NFL.com’s Ian Rapoport reported on Monday that the league’s collective bargaining agreement will financially support three-month-old Zoey either through the end of her high school career or college, depending if she decides to attend or not later in life.
The team and the NFL decided to continue on with the team’s scheduled game at Arrowhead Stadium as planned the next day following the incident on Sunday, Dec. 2. In an emotional game, the Chiefs defeated the Carolina Panthers 27-21 for its second win of the season and first in nine games.
Chiefs quarterback Brady Quinn after the game during his press conference was asked about his emotions in playing a game the day after the incident that involved his teammate, and said it was eerie, but people need to realize the relationships they have with others if they were to take something away from the game.

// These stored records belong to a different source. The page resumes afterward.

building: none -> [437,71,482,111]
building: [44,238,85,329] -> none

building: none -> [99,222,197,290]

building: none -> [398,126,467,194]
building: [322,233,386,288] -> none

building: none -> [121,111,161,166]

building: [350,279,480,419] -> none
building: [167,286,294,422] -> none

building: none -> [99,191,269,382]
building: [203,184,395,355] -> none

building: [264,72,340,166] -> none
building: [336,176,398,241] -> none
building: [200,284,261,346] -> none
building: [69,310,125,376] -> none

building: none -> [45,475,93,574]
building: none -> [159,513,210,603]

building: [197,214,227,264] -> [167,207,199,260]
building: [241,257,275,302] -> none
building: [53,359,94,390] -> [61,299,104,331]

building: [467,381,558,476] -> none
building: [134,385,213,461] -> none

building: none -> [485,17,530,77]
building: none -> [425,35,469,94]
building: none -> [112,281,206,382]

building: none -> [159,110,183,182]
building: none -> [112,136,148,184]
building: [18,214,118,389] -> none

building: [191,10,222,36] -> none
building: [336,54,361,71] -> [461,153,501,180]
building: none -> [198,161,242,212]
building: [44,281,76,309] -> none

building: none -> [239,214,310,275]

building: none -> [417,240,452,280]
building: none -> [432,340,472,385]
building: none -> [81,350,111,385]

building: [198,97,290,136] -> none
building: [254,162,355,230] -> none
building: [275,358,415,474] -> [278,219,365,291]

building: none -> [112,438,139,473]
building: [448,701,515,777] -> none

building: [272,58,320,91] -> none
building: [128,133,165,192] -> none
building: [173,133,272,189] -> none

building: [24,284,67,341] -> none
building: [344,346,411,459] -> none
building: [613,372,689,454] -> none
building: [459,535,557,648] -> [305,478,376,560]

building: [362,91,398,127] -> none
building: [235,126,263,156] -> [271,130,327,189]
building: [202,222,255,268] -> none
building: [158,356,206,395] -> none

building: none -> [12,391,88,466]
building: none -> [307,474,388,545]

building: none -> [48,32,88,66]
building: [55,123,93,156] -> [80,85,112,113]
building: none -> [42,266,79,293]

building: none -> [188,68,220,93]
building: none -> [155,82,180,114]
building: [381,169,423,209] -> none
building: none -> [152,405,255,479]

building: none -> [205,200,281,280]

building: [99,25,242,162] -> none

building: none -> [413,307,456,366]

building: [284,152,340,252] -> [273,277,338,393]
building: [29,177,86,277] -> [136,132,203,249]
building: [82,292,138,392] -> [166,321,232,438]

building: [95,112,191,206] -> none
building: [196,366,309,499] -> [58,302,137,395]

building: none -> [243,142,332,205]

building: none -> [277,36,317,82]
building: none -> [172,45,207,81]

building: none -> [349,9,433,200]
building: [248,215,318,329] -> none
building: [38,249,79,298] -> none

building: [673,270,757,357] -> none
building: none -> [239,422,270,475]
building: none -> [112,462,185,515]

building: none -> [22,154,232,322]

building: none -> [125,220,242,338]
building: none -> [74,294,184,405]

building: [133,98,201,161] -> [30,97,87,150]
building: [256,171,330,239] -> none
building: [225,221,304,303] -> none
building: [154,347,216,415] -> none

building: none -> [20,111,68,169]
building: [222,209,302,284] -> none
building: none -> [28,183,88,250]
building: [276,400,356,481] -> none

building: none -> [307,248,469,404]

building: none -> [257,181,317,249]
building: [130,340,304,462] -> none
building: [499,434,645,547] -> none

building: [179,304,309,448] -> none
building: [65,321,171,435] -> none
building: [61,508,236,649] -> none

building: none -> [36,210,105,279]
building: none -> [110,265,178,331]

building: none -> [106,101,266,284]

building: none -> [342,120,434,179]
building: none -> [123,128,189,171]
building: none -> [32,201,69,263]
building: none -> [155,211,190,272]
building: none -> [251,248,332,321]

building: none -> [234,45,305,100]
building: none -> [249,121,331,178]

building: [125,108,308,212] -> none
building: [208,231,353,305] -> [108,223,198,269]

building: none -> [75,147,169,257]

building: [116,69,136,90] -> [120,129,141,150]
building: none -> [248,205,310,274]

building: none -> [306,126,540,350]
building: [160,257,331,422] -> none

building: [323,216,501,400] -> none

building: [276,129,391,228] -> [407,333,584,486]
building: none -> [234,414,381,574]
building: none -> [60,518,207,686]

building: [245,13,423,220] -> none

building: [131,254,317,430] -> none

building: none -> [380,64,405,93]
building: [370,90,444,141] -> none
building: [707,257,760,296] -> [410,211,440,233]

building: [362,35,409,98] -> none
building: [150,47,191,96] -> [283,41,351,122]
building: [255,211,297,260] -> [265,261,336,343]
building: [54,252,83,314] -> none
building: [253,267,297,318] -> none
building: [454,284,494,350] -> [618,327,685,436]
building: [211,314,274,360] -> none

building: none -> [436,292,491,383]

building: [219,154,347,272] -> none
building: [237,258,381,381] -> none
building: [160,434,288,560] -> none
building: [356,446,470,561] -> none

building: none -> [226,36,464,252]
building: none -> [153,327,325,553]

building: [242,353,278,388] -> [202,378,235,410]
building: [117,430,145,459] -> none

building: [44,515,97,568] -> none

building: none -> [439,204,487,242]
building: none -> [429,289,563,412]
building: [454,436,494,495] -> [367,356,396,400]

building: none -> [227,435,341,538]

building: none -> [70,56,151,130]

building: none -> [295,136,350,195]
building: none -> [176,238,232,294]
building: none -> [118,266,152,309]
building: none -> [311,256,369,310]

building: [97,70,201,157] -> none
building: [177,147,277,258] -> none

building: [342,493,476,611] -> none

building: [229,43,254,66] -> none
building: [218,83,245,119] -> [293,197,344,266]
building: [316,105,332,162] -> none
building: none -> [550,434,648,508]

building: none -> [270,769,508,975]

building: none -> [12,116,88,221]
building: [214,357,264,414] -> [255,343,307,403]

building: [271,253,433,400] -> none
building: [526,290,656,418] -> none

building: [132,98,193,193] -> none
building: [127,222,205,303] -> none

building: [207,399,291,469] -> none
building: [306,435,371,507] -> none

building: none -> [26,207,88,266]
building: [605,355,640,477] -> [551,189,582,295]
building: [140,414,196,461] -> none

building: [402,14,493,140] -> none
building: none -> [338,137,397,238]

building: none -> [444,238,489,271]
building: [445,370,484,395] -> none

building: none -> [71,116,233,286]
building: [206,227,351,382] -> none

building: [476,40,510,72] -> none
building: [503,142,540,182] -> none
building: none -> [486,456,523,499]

“I know when it happened, I was sitting and, in my head, thinking what I could have done differently,” Quinn said to reporters. “When you ask someone how they are doing, do you really mean it? When you answer someone back how you are doing, are you really telling the truth? We live in a society of social networks, with Twitter pages and Facebook, and that’s fine, but we have contact with our work associates, our family, our friends, and it seems like half the time we are more preoccupied with out phone and other things going on instead of the actual relationships that we have right in front of us.”
Pullins said he was able to watch the post game interviews through the team’s website and was amazed at what he heard.
“Brady Quinn’s words rang especially true about how attached we are to the outside world and often forget about what is in front of us,” Pullins said. “It’s a lesson all of us can learn. Recently, I lost a high school classmate that took his own life. It just brings everything into perspective, how important and valuable our time here is.”
Pullins said it’s been difficult to grasp the news, especially when it involves people that you know.
He said from getting to know those within the Chiefs organization, he thinks the team will be able to cope with what has happened and is rooting for them.
“I wouldn’t trade my experience in KC for anything,” he said. “Although I missed the first three days of class, it was worth it. It was an honor to be able to work for such a great organization with great people and I am excited to see what is in store for them in the future.”